Probabilmente, è il grumo che ci portiamo dietro per tutta la vita a spingerci in avanti: la somma dei bisogni e desideri insoddisfatti, tutto l’inconfessabile, le ragioni da chiarire, l’amore che non abbiamo ricevuto.
Quando affiora il ricordo del male che abbiamo fatto, che non ci abbandona, un nuovo compito ci aspetta. Cercare vie d’uscita che valgano ad alleggerire il peso che opprime la coscienza. Eravamo liberi e leggeri, finalmente paghi di noi, in quiete, in pace, quando è sopraggiunta con un incubo notturno la traccia di un atto a volte antico, di tanti anni fa.
Il pessimo privilegio dell’età ulteriore è proprio questo: affiorano ricordi sgradevoli alla coscienza. E bisogna sistemarli da qualche parte! Trovare un posto significa riuscire a convivere con ciò che turba l’anima, incrinando la pace raggiunta. Si è tentati di andare a chiedere perdono alle persone che hanno subito il torto, ma quando si tratti di torto grande, al pensiero della riparazione è associato il timore di un devastante ‘ingresso’ e di una messa in discussione troppo grande. Come contenere, infatti, l’ira di chi pure si lamentò di noi, senza ricevere giustizia e compenso? L’altro sarà capace di perdono sincero? Apprezzerà una richiesta di perdono? Ne sarà pago? Avvertirà il tormento che ci porta a quel gesto? Comprenderà il suo compito? che attendiamo noi ora conforto e compassione, addirittura benevolenza? Tutto lo strascico conseguente alla rievocazione dei fatti e dei torti sarà contenibile nel tempo? E’ certo che non si allargherà poi a tutte le persone che sapevano, che parteciparono e condannarono l’errore? Non vorranno ripagare con uguale moneta, infliggendo anni di sofferenza e dolore, patimenti nel corpo e nell’anima?

Ma di quel grumo che ci portiamo dentro più grave peso è dato da tutto l’amore che non abbiamo ricevuto. Se è vero che l’attitudine al dono, che abbiamo sviluppato e lungamente praticato, ha comportato sempre la sensazione viva di un compenso grande almeno quanto ciò che donavamo, scopriamo ancora con il tempo che non basta il dono, che nella relazione umana, comunque essa si qualificherà, vogliamo reciprocità, che si realizzi uno scambio di risorse, che l’altro si ricordi di noi, che sia gentile, che ci faccia sentire quella forma elementare di riconoscenza che è fatta di sorrisi e strette di mani, di abbracci e di calda accoglienza. Ma sono queste tutte cose che non possiamo chiedere a nessuno.

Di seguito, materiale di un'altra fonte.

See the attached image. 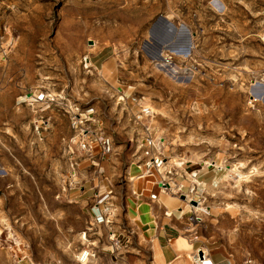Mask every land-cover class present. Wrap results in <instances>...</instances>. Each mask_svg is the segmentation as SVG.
<instances>
[{
  "label": "rangeland",
  "instance_id": "1",
  "mask_svg": "<svg viewBox=\"0 0 264 264\" xmlns=\"http://www.w3.org/2000/svg\"><path fill=\"white\" fill-rule=\"evenodd\" d=\"M210 1L0 0V264H80L84 250L85 264H151L147 204L131 189L146 157L141 105L163 184L183 186L171 217L190 230L208 212L212 251L229 239L264 264V100L251 96L254 81L264 89V0H219V13ZM158 16L193 34L192 56L169 60L177 75L141 50Z\"/></svg>",
  "mask_w": 264,
  "mask_h": 264
},
{
  "label": "crops",
  "instance_id": "2",
  "mask_svg": "<svg viewBox=\"0 0 264 264\" xmlns=\"http://www.w3.org/2000/svg\"><path fill=\"white\" fill-rule=\"evenodd\" d=\"M143 167V165H142ZM142 173L132 180L131 189L133 195L139 199L141 202H145L147 205L144 209L141 207L140 213H138L139 219L143 223L146 222L144 233L150 239L155 236V226L158 228L163 225H170L172 229L178 230L180 232L181 239L171 240L169 243L172 253H166L167 264H193V259L196 255L199 257H208L213 264H257L256 260L247 255V250L243 254L234 253L230 249L229 239L222 243V248L217 251H212L211 246L215 243V235L209 230L207 220L208 212L204 213L201 218L202 223L193 226L194 228H186L183 221H175L173 219L175 212L178 210H183L185 208L184 203L179 201L176 197L169 195V193H162L159 191L157 185L159 176L146 168H141ZM145 173V174H144ZM139 178V179H138ZM143 185L141 186V182ZM155 194V199H151L150 195ZM154 225L151 223V213L154 211ZM171 212V216L167 217L166 213ZM148 222V223H147ZM183 222V223H182ZM145 224V223H144ZM183 242L185 245H182ZM220 246V245H219ZM149 248V252H150ZM163 253V252H162ZM150 261H151V255ZM250 257V258H248ZM249 260V262H247Z\"/></svg>",
  "mask_w": 264,
  "mask_h": 264
},
{
  "label": "bare ground",
  "instance_id": "3",
  "mask_svg": "<svg viewBox=\"0 0 264 264\" xmlns=\"http://www.w3.org/2000/svg\"><path fill=\"white\" fill-rule=\"evenodd\" d=\"M210 5L218 13L221 12L222 9H223V6L219 2V0H217V1L216 0H211L210 1ZM176 26H178V32H177L176 36L174 37V43L179 42V43H177L179 45V44H181L180 43V37L182 36V30L181 29H182V26H185V25L184 24H179V25L176 24ZM147 35L149 36L148 31H147ZM192 37H193V34H192ZM261 40H262V42H264V31L261 34ZM143 44H144V42H143ZM143 44L141 46V50L145 54L146 59L149 60L150 62H152L153 64H155L156 67H158V68H164L167 72H169L171 74L178 73V70H180V68L174 67V65L171 62H169L168 60L173 59V58H175V59H181V60H187V59H189L192 56V48H193L192 41L190 43L189 50L186 51V52H177V51L172 50V49L171 50L170 49H162V50H160V52H159L160 53V58H154V57L149 56L146 53V51H144ZM180 48H181V45H180ZM251 94H252L251 96L256 101L257 100L258 101L264 100V89H261L257 85L256 81H254L253 84H252ZM161 142L162 141H161V138H160V141H159L158 146L162 144ZM72 150L74 152H77V150L75 149L74 146H72ZM156 163H158V162L155 161V164ZM184 163L185 162H179L178 160H175L174 161V166H176L177 168H182V166L184 165ZM159 166H161V163H159ZM215 166H218V165L216 164ZM203 168H204V166H201V169L202 170H203ZM151 170L154 171L156 174H157L158 171L161 173V177H160V175L157 174L159 176V178H161V179H159L160 181L163 180V179H166L167 178L166 175L168 173H170L169 171H166V169L163 168V167H160L158 170H156V169H151ZM200 172H201V170L193 171V172H191V175L189 176L191 178L192 182L195 183V184H198V186H201L200 180L198 178V174H200ZM238 177L241 178L242 175L238 173ZM157 185L160 188L159 191H161L164 194L165 193H170V192L174 193L176 190L177 191H181V188L183 187L182 185L181 186H178V184L176 183V181H173V180L172 181H168V183L163 184L161 186H159V184H157ZM191 197L194 200L196 199V197L192 195V196H189V197L187 196V200L189 198V201H190L191 200L190 199ZM193 207L195 209H197V210H200V211H203L204 212V208L205 207H202L200 203L196 204V206H193ZM234 208L238 212H241V210L243 208L244 209H248L250 207L249 206H246V205H243V204L236 203V204H234ZM177 213L180 214V213H183V212L181 210V211H179ZM177 213H176V215H177ZM258 214H259V211L256 210V209H253L252 216H257ZM166 215H167V217H170L171 216V212H167ZM160 230H161V232H160ZM160 230H157V232L155 233V236L154 237H151L150 238V241H149L150 242V250H151V264H155V263L156 264H163L162 257L159 256L161 254V250H162V252L166 251V253H169V252L172 253L173 252L172 249L169 246V243H170L171 240L170 241H167L166 240V237H165L166 234H168L170 231H177L178 232V236L176 238L178 239L180 237V232L178 230L172 229V227L170 225H164ZM83 239L86 240L85 235H83ZM154 239H156L155 243H154ZM179 239H181V238H179ZM172 240H174V239H172ZM181 243H183V242H181ZM182 245H185V244L183 243ZM163 254H165V253H163ZM164 261H165V264H167L166 256H165V260ZM204 261L207 262L206 264H213L209 260L208 257H205L204 258Z\"/></svg>",
  "mask_w": 264,
  "mask_h": 264
},
{
  "label": "built area",
  "instance_id": "4",
  "mask_svg": "<svg viewBox=\"0 0 264 264\" xmlns=\"http://www.w3.org/2000/svg\"><path fill=\"white\" fill-rule=\"evenodd\" d=\"M42 99H43L42 97L37 98V100H42ZM92 112H93L92 110H88L86 112V114L88 116H90L92 114ZM153 116H154V113H153L152 109H150L148 106H144V105H141L139 107L138 111H136V113L134 114L135 122L137 124H140V126L143 127V130H144L143 143H144V149H145L144 153H145L146 157H144L143 166L146 168V170H150V169L158 170L161 167V166H159V163H161V165H162V159L160 157H154V155L152 153V149H153L154 144H153V139H152L150 122H151ZM86 119L87 118H85V120ZM89 135L92 137L93 133H90L86 129L80 135L81 137H80V139H78V145L80 146L81 150L87 151L90 148L89 141H88ZM99 142H100L99 149H100L101 155H103V156L107 155L110 152L109 140L100 138ZM155 161H157L158 163L155 164ZM157 174L160 175V177H161V173L159 171L157 172ZM74 175H75V172L72 169L71 170V177H74ZM163 183H164L163 180H161V181L158 180V182H157V184H159V186L163 185ZM150 197H151V199H155L156 195L152 194V195H150ZM92 211L95 215L96 220L101 219V221H102V217H101L102 215L99 213V210L96 207H94V209ZM187 219L191 223H197L200 221V218L195 213L194 214L192 213ZM160 232H161V230H160ZM177 236H178L177 231H170L168 234L165 235L167 241L175 239ZM155 241H156V239H154V243H155ZM163 253H165V252H163ZM163 253L161 250V254L159 256L162 257L163 264H165L164 260H165L166 254H163ZM93 257H94L93 252L84 250L78 254L77 260L80 264H85L89 260H92ZM206 263L207 262L204 261V257H199L198 255H196V257L193 260V264H206Z\"/></svg>",
  "mask_w": 264,
  "mask_h": 264
},
{
  "label": "water",
  "instance_id": "5",
  "mask_svg": "<svg viewBox=\"0 0 264 264\" xmlns=\"http://www.w3.org/2000/svg\"><path fill=\"white\" fill-rule=\"evenodd\" d=\"M182 36L179 42L174 43V37L178 32V26L170 22L166 17L158 16L148 29L149 38L144 41L143 49L154 58H160V50L172 49L177 52L189 50L192 41V34L185 26H182ZM181 45V48H180Z\"/></svg>",
  "mask_w": 264,
  "mask_h": 264
}]
</instances>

La gratitudine non è il ringraziamento e basta. Non è semplice riconoscenza per il bene ricevuto. Essere grati è spontanea capacità d’amore, un consentire affettuoso che proviene da uno scioglimento, un’arrendevolezza della fantasia che io chiamo grazia. Ecco, vorremmo che ci si dicesse con grazia che le cose da quella parte vanno bene e, senza dire ‘grazie!’, ci si mostrasse quella condizione di benessere raggiunto, che non è salute e omeostasi soltanto, ma vera pace.
Noi vorremo che qualcuno, tutti i qualcuno a cui abbiamo fatto dono del tempo, sentisse che noi esistiamo, che abbiamo le nostre file di continuità, che scorrono parallele e non si incontrano mai con le sue, ma che in qualche modo generano risonanze nella sfera degli affetti.
Noi vorremmo che l’altro avesse il coraggio di sentire senza timore l’insorgere di un caldo affetto nei nostri confronti e che esprimesse quel coraggio con gesti inequivocabili, senza temere di scivolare in altri improbabili sentimenti. Che sapesse distinguere in sé e riconoscere un affetto individuandone la natura disinteressata e innocente.
Vorremmo sentirci amati, per placare l’antico fermento in noi che ci fa ricordare ancora le braccia accoglienti della madre sempre presente e sollecita, fonte di vita infinita e di bene.
Nei momenti di tristezza siamo portati a dire che vorremmo un po’ d’amore, ma si tratta di espressione sbagliata, perché allude a qualcosa che viene sempre equivocato. Vorremmo soltanto avvertire nitidamente che qualcuno sente con gioia la nostra presenza, che siamo una vera presenza. Il dono più grande è sentirsi dire che siamo presenti nella vita di una persona, che ne siamo parte viva. Questo basterebbe a riempire un vuoto. Le nostre solitudini ne uscirebbero confortate dal canto silenzioso di un’anima che sa di noi.